Три московские недели дорого дались не только Ф. М., но и его жене. Самые мрачные предположения приходили ей в голову: с ним случится припадок; еще не придя в себя, он пойдет по гостинице отыскивать ее, там его примут за помешанного и ославят по Москве, как сумасшедшего; некому будет оберегать его после припадка, и он будет доведен до какого-нибудь безумного поступка. Она просила московских знакомых быть начеку и в случае припадка вызвать ее телеграммой.
Но и в Петербурге было не легче. Достоевский отказывался от выступлений, а если бы принимал все предложения, то в одном только ноябре пришлось бы являться перед публикой восемь раз. «Согласитесь, что это невозможно, скажут — это самолюбие уверенное в себе чересчур уже слишком... Прибавлю еще, что я, в настоящую минуту, не завален, а задавлен работой», — писал он П. И. Вейнбергу в начале ноября.

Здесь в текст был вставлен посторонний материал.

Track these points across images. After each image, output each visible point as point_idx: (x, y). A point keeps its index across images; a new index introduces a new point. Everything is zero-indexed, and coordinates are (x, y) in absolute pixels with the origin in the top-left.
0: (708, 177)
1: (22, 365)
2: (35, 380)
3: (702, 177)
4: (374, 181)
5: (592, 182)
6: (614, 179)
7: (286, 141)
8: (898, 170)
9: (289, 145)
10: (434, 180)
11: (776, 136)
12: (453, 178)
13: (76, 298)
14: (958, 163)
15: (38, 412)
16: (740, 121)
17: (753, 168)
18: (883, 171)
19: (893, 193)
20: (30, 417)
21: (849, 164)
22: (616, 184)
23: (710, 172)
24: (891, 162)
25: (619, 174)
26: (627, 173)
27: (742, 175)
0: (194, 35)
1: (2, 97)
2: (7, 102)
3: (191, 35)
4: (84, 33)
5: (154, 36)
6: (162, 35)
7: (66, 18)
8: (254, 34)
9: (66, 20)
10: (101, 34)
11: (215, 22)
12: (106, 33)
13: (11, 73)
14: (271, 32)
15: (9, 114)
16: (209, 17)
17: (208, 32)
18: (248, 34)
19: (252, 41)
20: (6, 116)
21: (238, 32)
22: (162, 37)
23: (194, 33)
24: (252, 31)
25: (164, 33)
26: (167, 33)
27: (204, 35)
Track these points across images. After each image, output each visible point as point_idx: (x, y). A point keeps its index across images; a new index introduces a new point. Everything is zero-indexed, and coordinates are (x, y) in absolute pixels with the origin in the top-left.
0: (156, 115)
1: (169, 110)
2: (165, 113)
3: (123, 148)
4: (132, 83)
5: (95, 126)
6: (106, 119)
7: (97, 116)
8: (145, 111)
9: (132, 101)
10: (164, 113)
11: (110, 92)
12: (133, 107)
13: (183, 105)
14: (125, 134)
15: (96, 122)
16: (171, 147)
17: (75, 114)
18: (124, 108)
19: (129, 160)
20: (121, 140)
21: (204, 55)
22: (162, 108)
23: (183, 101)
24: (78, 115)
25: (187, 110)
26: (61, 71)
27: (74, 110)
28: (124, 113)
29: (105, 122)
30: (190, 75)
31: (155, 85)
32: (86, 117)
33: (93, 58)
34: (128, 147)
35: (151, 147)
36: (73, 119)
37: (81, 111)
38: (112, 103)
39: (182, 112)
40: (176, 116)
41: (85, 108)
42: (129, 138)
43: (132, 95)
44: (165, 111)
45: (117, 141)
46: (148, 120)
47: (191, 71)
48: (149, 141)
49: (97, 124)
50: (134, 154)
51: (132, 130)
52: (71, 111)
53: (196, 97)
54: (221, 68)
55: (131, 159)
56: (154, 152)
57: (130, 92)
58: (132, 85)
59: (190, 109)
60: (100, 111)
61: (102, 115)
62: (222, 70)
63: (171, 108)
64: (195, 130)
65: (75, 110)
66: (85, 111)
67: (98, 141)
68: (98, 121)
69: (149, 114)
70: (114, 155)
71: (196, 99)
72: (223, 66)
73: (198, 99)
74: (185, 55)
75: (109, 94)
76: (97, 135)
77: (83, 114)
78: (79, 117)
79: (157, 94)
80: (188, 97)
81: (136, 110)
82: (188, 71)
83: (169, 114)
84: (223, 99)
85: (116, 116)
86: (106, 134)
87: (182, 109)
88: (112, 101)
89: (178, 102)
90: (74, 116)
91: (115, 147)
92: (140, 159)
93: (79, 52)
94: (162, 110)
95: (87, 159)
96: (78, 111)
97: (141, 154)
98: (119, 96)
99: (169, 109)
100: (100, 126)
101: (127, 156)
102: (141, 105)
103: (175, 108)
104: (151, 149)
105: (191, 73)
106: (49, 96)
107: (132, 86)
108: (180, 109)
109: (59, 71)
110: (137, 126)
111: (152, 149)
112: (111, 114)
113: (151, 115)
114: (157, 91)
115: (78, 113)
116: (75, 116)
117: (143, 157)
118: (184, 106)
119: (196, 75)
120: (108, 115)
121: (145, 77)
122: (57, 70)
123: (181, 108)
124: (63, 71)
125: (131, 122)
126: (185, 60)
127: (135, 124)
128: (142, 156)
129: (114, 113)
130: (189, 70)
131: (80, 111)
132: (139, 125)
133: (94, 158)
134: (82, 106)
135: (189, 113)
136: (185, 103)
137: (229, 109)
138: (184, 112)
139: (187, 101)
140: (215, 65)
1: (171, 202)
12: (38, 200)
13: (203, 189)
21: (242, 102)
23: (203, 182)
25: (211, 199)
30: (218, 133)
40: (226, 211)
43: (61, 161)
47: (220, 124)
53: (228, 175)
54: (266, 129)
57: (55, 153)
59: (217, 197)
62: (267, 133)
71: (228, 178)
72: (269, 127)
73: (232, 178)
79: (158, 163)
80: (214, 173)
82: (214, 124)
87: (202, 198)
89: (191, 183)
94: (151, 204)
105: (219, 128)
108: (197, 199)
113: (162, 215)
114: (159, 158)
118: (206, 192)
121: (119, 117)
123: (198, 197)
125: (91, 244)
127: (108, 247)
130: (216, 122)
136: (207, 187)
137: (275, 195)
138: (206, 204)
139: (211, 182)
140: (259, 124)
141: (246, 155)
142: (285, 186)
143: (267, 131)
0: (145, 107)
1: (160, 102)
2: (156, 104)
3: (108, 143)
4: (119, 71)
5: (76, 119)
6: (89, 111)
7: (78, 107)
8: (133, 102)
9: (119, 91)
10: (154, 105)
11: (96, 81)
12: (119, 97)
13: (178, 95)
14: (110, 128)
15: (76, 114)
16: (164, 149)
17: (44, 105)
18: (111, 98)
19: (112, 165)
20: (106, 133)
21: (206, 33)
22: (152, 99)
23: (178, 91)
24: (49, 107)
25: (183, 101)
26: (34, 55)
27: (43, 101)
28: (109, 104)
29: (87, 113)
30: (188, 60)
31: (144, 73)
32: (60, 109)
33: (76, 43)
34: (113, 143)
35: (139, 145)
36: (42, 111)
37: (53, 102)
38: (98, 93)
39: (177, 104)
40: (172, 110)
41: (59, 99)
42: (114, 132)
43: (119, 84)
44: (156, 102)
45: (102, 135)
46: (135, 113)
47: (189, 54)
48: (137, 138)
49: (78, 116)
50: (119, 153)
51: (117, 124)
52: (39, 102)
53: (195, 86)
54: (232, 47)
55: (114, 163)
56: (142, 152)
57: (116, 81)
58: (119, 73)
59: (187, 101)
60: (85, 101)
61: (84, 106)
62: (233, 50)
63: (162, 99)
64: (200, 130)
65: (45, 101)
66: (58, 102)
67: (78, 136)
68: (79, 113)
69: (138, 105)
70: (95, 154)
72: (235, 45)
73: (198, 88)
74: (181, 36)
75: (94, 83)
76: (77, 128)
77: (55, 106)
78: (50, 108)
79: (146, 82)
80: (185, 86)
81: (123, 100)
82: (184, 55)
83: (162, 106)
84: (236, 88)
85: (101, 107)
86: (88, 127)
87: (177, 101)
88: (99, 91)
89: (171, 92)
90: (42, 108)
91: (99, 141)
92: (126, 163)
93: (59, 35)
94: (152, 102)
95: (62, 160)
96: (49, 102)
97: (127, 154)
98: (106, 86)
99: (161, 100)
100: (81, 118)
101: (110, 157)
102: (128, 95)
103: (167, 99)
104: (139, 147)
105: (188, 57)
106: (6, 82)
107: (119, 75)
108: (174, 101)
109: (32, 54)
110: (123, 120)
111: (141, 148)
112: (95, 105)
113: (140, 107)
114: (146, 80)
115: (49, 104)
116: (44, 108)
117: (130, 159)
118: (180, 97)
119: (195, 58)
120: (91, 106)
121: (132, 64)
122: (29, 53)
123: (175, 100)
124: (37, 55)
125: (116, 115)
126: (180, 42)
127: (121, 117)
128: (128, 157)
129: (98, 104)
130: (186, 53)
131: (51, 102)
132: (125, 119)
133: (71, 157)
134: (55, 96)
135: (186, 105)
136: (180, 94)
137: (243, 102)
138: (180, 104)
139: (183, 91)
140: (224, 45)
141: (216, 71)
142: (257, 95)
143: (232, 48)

И все же давал себя уговорить, выступал, читал Некрасова, отрывки из «Мертвых душ», из «Карамазовых», любимого своего «Пророка»; как всегда, ему восторженно аплодировали, подносили венки и провожали большой толпой до самого подъезда. «Восторженное отношение публики к его таланту, — радовалась жена писателя, — не могло не радовать Ф. М., и он чувствовал себя нравственно удовлетворенным. Пред чтением Ф. М. всегда боялся, что его слабый голос будет слышен лишь в передних рядах, и эта мысль его огорчала. Но нервное возбуждение Ф. М. в этих случаях было таково, что обычно слабый голос его звучал необыкновенно ясно и каждое слово было слышно во всех уголках большой залы».